Tasks and exercises -
(1) In the Stan counterfactual excerpt, how many predicted y values are there for each counterfactual x value?
(2) Recast the records from their first line through the line containing "## Properties" as a Markdown table with the columns Row and Line, leaving out blank lines.

Source extract -

The model looks good (output ommitted), has a high n_eff and Rhat. And, in addition to the parameter estimates generated by the linear model, we now also have 200 individual distributions of estimates for each of the 200 counterfactual predictor values in xSeq (similar to the matrix generated by the rethinking::link() function.

Let’s extract the counterfactual estimates only. There are 2000 predicted y values for each of the 200 counterfactual x values.

y_rep <- as.matrix(chains, pars = "y_rep")
dim(y_rep)
# [1] 2000  200

Let’s create a function to get the HPDI

HPDIFunct <- function (vector) { 
sortVec <- sort(vector)
ninetyFiveVec <- ceiling(.95*length(sortVec))
fiveVec <- length(sortVec) - length(ninetyFiveVec)
diffVec <- sapply(1:fiveVec, function (i) sortVec[i + ninetyFiveVec] - sortVec[i])
minVal <- sortVec[which.min(diffVec)]
maxVal <- sortVec[which.min(diffVec) + ninetyFiveVec]
return(list(minVal, maxVal))
}

Now let’s get the mean and HPDI of the distributions of y for each of the 200 counterfactual values of x

cfDF_stan <- data.frame(xSeq = xSeq,
                        muMean = apply(y_rep, 2, mean),
                        muHPDI_low = sapply(1:dim(y_rep)[2], function (i) HPDIFunct(y_rep[,i])[[1]]),
                        muHPDI_hi = sapply(1:dim(y_rep)[2], function (i) HPDIFunct(y_rep[,i])[[2]]))

And, once again, plot these means and HPDIs against the actual data.

ggplot(df, aes(x, y)) + 
       geom_point(colour = "slategrey", shape = 1) +
       geom_line(data = cfDF_stan, aes(x=xSeq, y=muMean), colour = "red", linetype = "dashed") +
       geom_line(data = cfDF_stan, aes(x=xSeq, y=muHPDI_low), linetype = "dotted") +
       geom_line(data = cfDF_stan, aes(x=xSeq, y=muHPDI_hi), linetype = "dotted") +
       theme_classic()

stanplot

Now once again actual x values are in blue and counterfactual means are represtented by the red line, and HPDIs are represented by the black lines. These counterfactual HPDIs look very different to those generated by the rethinking::link() function, remaining equidistant from the mean line the entire way, and not changing based on the presence or absence of data.

Given entries -

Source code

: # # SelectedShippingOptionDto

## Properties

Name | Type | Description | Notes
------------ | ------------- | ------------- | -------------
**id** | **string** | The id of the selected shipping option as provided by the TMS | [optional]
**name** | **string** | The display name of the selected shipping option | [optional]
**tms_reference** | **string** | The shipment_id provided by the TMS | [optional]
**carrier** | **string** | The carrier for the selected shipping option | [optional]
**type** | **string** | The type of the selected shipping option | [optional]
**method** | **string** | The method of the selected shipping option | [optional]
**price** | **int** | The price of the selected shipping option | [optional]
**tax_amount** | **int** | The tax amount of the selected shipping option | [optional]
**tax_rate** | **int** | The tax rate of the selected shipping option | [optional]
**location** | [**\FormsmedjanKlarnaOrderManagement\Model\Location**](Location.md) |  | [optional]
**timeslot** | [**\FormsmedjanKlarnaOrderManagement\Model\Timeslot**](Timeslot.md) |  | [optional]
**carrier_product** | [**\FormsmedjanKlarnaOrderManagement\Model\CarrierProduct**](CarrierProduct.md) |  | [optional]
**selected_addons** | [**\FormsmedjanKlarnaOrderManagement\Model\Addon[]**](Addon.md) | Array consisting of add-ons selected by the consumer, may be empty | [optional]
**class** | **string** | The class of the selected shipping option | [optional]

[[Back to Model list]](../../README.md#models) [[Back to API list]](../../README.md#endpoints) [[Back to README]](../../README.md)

Replies -
(1) 2000

(2)
| Row | Line |
|---|---|
| 1 | Source code |
| 2 | : # # SelectedShippingOptionDto |
| 3 | ## Properties |